Device signals and behavioral analytics

Some lenders use device-level signals and behavioral analytics. They analyze patterns such as app usage habits, geolocation consistency, airtime purchases, and data consumption. Industry discussions often reference mobile usage patterns, call frequency, SMS activity counts, airtime top-ups, and device details as inputs into risk models.

The key distinction is that these models avoid accessing sensitive content. They rely on signals that Android permits apps to collect without breaching SMS and Call Log restrictions, and they operate within declared privacy policies.

Advanced machine learning models can extract meaningful predictive features from these alternative datasets. That requires investment in data science capabilities and strong model governance, but it reduces regulatory exposure tied to intrusive data practices.

Consent-driven onboarding

Loan apps have redesigned onboarding flows. Instead of silently requesting broad permissions, they explain what data they access and why. Some request explicit permission to retrieve transaction histories from telecom or mobile money providers. Others ask users to upload bank statements or grant read-only API access.

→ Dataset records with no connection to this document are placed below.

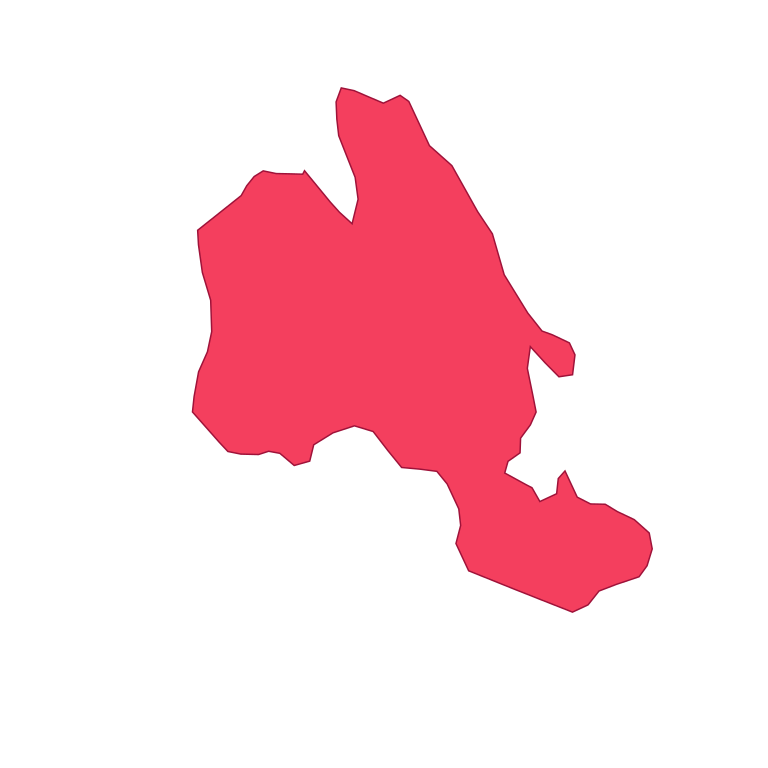 Seosan-si, South Chungcheong, South Korea (Natural Earth projection), rotated 155°
{"feature_id": "91817680B60871253292980", "entity_name": "Seosan-si", "entity_type": "district", "adm_level": 2, "iso_a3": "KOR", "parent_name": "South Korea", "parent_adm1": "South Chungcheong", "projection": "natural_earth1", "projection_center": [126.456, 36.801], "detail": "fine", "context": "isolated", "style": "filled", "palette": "rose", "viewbox_px": 768, "rotation_deg": 155, "n_neighbors": 0, "source": "geoboundaries", "source_scale": "gbopen_adm2", "svg_char_len": 1381}
<svg xmlns="http://www.w3.org/2000/svg" viewBox="0 0 768 768"><g transform="rotate(155 384 384)"><path d="M569.4,439.6L557.9,400.7L554.0,388.8L543.4,381.0L527.5,373.1L517.0,371.8L507.7,365.2L499.8,348.1L483.9,345.5L473.4,358.6L450.9,361.3L428.5,358.6L413.9,345.5L408.6,321.9L403.3,300.9L387.5,291.7L373.0,282.5L369.0,266.7L369.0,239.2L374.3,223.4L386.2,209.0L386.2,182.8L386.2,178.9L353.1,143.5L332.0,121.2L309.6,97.6L292.4,97.6L276.6,105.5L258.1,104.2L234.3,101.5L222.4,108.1L210.6,121.2L206.6,136.9L214.5,155.3L226.4,169.7L234.3,181.5L247.5,188.0L256.7,199.8L256.7,228.7L266.0,224.7L273.9,211.6L292.4,211.6L293.7,227.4L297.7,232.6L301.6,237.9L312.2,252.3L304.3,261.5L289.8,264.1L283.1,277.2L268.6,285.1L258.0,294.3L254.1,310.0L247.5,337.6L235.6,356.0L229.0,335.0L222.4,316.6L209.2,312.7L198.6,329.7L198.6,342.9L210.5,357.3L218.4,365.2L223.7,387.5L228.9,432.2L222.3,474.3L223.8,484.2L226.3,500.6L230.2,553.2L242.1,580.8L242.1,607.2L242.1,629.6L247.4,638.8L265.9,638.8L276.5,650.6L287.1,662.5L297.6,670.4L308.2,659.9L314.8,644.0L320.1,628.2L321.4,607.2L322.8,583.5L329.4,562.4L345.2,542.7L351.8,558.5L355.8,571.6L365.9,610.9L369.0,608.5L379.6,613.8L392.8,620.3L403.4,628.2L414.0,626.9L424.6,621.7L433.8,615.1L487.9,602.1L493.3,588.6L501.5,561.8L505.7,533.1L518.0,504.3L530.4,487.8L546.9,473.4L561.4,452.9L569.4,439.6Z" fill="#f43f5e" stroke="#9f1239" stroke-width="1.5"/></g></svg>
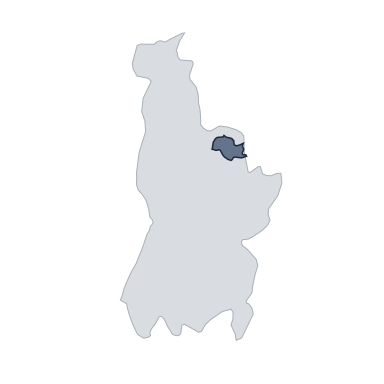 location of Krško within Slovenia, rotated 283°
{"feature_id": "SVN-958", "entity_name": "Krško", "entity_type": "Statistical Region", "adm_level": 1, "iso_a3": "SVN", "parent_name": "Slovenia", "parent_adm1": "", "projection": "robinson", "projection_center": [15.476, 45.922], "detail": "fine", "context": "in_parent", "style": "filled", "palette": "slate", "viewbox_px": 384, "rotation_deg": 283, "n_neighbors": 0, "source": "natural_earth", "source_scale": "10m", "svg_char_len": 2579}
<svg xmlns="http://www.w3.org/2000/svg" viewBox="0 0 384 384"><g transform="rotate(283 192 192)"><path d="M345.3,149.0L336.6,146.0L326.2,144.8L324.3,146.4L320.1,148.0L318.0,150.9L319.7,162.5L317.2,164.4L305.3,163.3L301.4,164.6L295.0,172.6L288.5,176.0L280.1,178.4L273.9,181.3L266.1,183.8L259.4,185.3L256.8,188.8L255.2,192.7L255.6,196.4L262.4,203.8L263.3,211.7L262.6,221.3L261.0,226.5L258.3,229.9L241.6,234.3L224.3,242.2L223.8,244.0L231.8,251.0L232.1,252.8L225.5,256.8L224.9,260.8L225.6,265.4L229.1,270.2L230.3,274.4L220.8,277.6L207.8,276.4L192.6,270.4L187.2,271.3L182.0,274.4L176.7,273.1L170.8,269.4L162.6,261.8L158.6,257.1L157.0,252.1L154.8,251.3L151.3,252.8L148.5,258.9L140.8,269.7L135.1,272.7L126.6,272.1L114.6,272.2L107.2,273.1L98.1,269.3L95.9,270.0L95.8,272.5L92.4,276.5L86.8,279.1L61.0,273.3L57.4,268.4L63.2,266.1L71.4,259.8L76.9,260.5L83.6,259.2L86.6,256.5L82.4,248.5L71.7,238.7L66.1,235.0L58.2,232.5L56.9,229.9L61.4,214.4L60.1,212.2L51.2,212.9L49.1,211.3L48.4,208.6L49.0,204.9L55.1,198.9L61.9,193.5L63.7,190.6L63.5,188.2L54.9,185.8L49.8,183.4L45.7,182.6L42.8,183.9L40.8,182.4L38.7,177.9L40.9,171.1L48.6,164.9L57.0,159.3L64.2,155.2L68.4,153.5L70.5,146.5L74.7,147.2L83.3,147.6L92.8,149.2L101.6,151.1L109.4,153.6L125.8,156.2L140.6,157.7L145.1,159.2L148.8,159.1L153.3,161.2L156.0,159.6L157.9,156.7L166.1,153.4L173.6,149.1L178.8,143.6L181.8,139.2L186.9,136.1L192.4,135.2L197.4,133.7L218.5,131.6L240.2,133.2L250.5,130.2L259.0,124.9L271.5,123.4L272.1,123.3L290.7,127.4L292.1,125.0L292.9,124.0L292.6,112.4L298.4,107.1L303.8,104.9L322.4,105.6L324.8,109.2L325.8,114.7L327.5,122.1L330.6,124.1L332.3,127.0L332.0,132.1L335.7,136.0L344.2,146.3L345.3,149.0Z" fill="#d9dde1" stroke="#a8b0b8" stroke-width="1"/><path d="M251.0,231.1L248.4,230.7L247.5,231.2L245.7,232.5L244.7,232.8L243.6,232.6L242.4,232.3L241.3,232.2L240.3,232.6L239.8,233.7L240.2,235.0L240.3,236.2L239.2,237.0L239.2,236.9L238.7,236.4L236.4,232.8L236.3,231.1L236.0,229.7L235.9,227.1L235.2,224.7L232.5,223.8L231.5,222.9L231.7,221.9L231.8,219.9L232.7,217.6L233.5,215.6L235.3,213.4L238.7,210.4L239.2,209.6L239.2,208.9L239.1,208.2L238.5,207.5L238.2,206.6L238.0,205.7L238.0,204.6L238.2,204.1L238.3,203.6L238.1,202.0L245.4,201.5L247.8,202.4L248.5,202.5L249.8,203.3L250.9,204.4L251.9,207.6L252.4,209.1L252.4,209.7L252.8,210.0L254.3,210.4L253.1,213.1L253.2,217.4L253.0,218.7L252.7,219.4L251.9,219.8L251.7,220.9L251.1,221.1L250.6,221.5L250.2,221.4L249.1,221.8L247.6,222.6L247.1,224.0L247.1,225.0L247.4,225.9L247.9,226.6L248.3,227.6L250.5,230.3L251.0,231.1L251.0,231.1Z" fill="#64748b" stroke="#1e293b" stroke-width="1.5"/></g></svg>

Licensed digital lenders in Kenya and Nigeria must clearly detail in their Play Store descriptions which data they access and for what purpose. Regulators expect transparency, and Google requires clear disclosure of sensitive data use.

Aggregated credit scoring APIs

Another development involves third-party credit scoring providers that aggregate data from multiple sources and deliver a score to lenders. In this model, the loan app itself does not scrape device data. It queries an external service that has obtained data through compliant channels.

This separation reduces the compliance burden on individual lenders and centralizes data governance in specialized firms.

Recommended read: Your admin console is now an Android app and on the Google Play Store

The broader global direction

The restrictions seen in Africa do reflect a global trend. Google and Apple have tightened rules on financial apps worldwide. After debt shaming scandals in India, Google introduced stricter requirements for personal loan apps, including documentation and disclosure obligations. The policy shift aimed to reduce predatory behavior and unauthorized data access.

For African lenders operating in multiple markets, this means product design must satisfy global app store standards, not just local norms. A data practice acceptable in one jurisdiction may still violate platform policy.

Android does not operate in isolation from these governance dynamics. Platform policy, domestic regulation, and public scrutiny interact in ways that shape how digital lending progresses.

Where this leaves lenders today

If you are building or operating a loan app on Android in 2026, you should assume the following:

• You cannot rely on scraping users’ entire SMS inbox for credit scoring if you distribute through Google Play.
• You must justify any request for SMS or Call Log permissions under narrow, approved use cases. Most lending apps will not qualify.
• You face regulatory risk in markets such as Nigeria, Kenya, and Ghana if you collect personal data beyond what is lawful and proportionate.
• You need alternative data strategies that align with both platform policy and data protection law.

This shift does not eliminate digital lending opportunities in Africa but forces a more disciplined approach to data collection and model development.

The early wave of inbox-based scoring surfaced from necessity in low-bureau environments. The next phase will rely on structured transaction data, API integrations, and advanced analytics built on data that users knowingly provide.

Android no longer quietly permits SMS scraping for credit scoring. That chapter has closed for apps that want to remain visible on Google Play and compliant with advancing regulation.

For lenders and credit providers, the real work now lies in building risk models that stand up to regulatory scrutiny and platform review while still serving underbanked customers effectively.